Work to complete →
(a) From the Fort McHenry passage, copy word for word the stretch that opens at "Fort McHenry National" and closes after "the south side.".
(b) Answer these questions from the Fort McHenry passage:
(i) On what dates did the British navy attack Baltimore Harbor?
(ii) To what tune was "The Star-Spangled Banner" eventually set?
(iii) What is the area once called Whetstone Point known as today?

Excerpt →
Fort McHenry National Monument, Baltimore, Maryland
Fort McHenry, in Baltimore, Maryland, is a coastal star-shaped fort best known for its role in the War of 1812, when it successfully defended Baltimore Harbor from an attack by the British navy in Chesapeake Bay September 13–14, 1814. It was during the bombardment of the fort that Francis Scott Key was inspired to write "The Star-Spangled Banner," the poem that would eventually be set to the tune of "To Anacreon in Heaven" and become the national anthem of the United States.
Fort McHenry was built on Whetstone Point (today's residential and industrial area of Locust Point) peninsula, which juts into the opening of Baltimore Harbor between the Basin (today's Inner Harbor) and Northwest branch on the north side and the Middle and Ferry (now Southern) branches of the Patapsco River on the south side.

(Items from a data source)

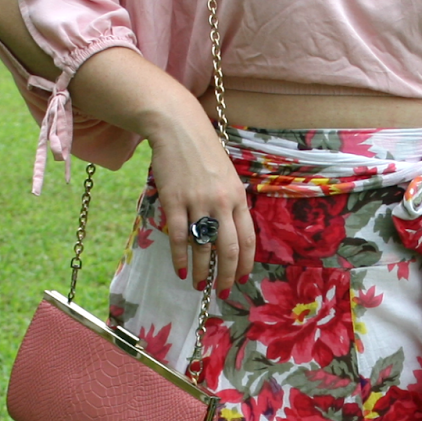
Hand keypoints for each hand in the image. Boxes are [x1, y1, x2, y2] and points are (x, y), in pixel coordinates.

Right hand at [148, 107, 255, 296]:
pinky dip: (180, 257)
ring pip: (203, 246)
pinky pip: (178, 236)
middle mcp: (221, 202)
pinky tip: (181, 270)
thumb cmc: (203, 153)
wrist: (179, 128)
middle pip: (229, 249)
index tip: (242, 279)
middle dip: (227, 275)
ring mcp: (197, 202)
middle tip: (223, 291)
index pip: (247, 239)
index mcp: (238, 197)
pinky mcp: (174, 200)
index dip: (246, 263)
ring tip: (199, 285)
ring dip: (202, 271)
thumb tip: (230, 234)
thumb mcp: (227, 177)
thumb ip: (231, 204)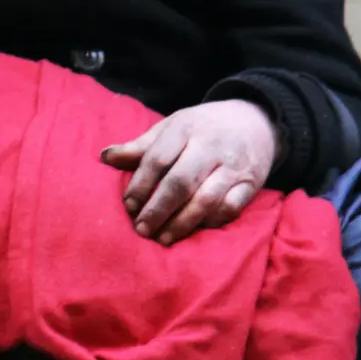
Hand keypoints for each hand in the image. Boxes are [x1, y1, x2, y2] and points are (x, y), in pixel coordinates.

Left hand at [99, 99, 280, 245]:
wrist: (256, 121)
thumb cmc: (203, 127)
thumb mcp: (172, 128)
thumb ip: (140, 147)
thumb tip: (104, 157)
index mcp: (185, 128)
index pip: (157, 159)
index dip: (140, 185)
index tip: (128, 206)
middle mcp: (210, 146)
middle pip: (181, 182)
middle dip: (158, 209)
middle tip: (141, 229)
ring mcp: (233, 166)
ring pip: (206, 199)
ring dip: (182, 223)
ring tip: (163, 238)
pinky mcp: (251, 184)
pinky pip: (230, 209)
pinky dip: (210, 223)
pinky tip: (193, 231)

Responses by task →
(a)
Fort McHenry National Monument, Baltimore, Maryland
Fort McHenry, in Baltimore, Maryland, is a coastal star-shaped fort best known for its role in the War of 1812, when it successfully defended Baltimore Harbor from an attack by the British navy in Chesapeake Bay September 13–14, 1814. It was during the bombardment of the fort that Francis Scott Key was inspired to write "The Star-Spangled Banner," the poem that would eventually be set to the tune of "To Anacreon in Heaven" and become the national anthem of the United States.
Fort McHenry was built on Whetstone Point (today's residential and industrial area of Locust Point) peninsula, which juts into the opening of Baltimore Harbor between the Basin (today's Inner Harbor) and Northwest branch on the north side and the Middle and Ferry (now Southern) branches of the Patapsco River on the south side.

(b)
(i) September 13–14, 1814
(ii) "To Anacreon in Heaven"
(iii) Locust Point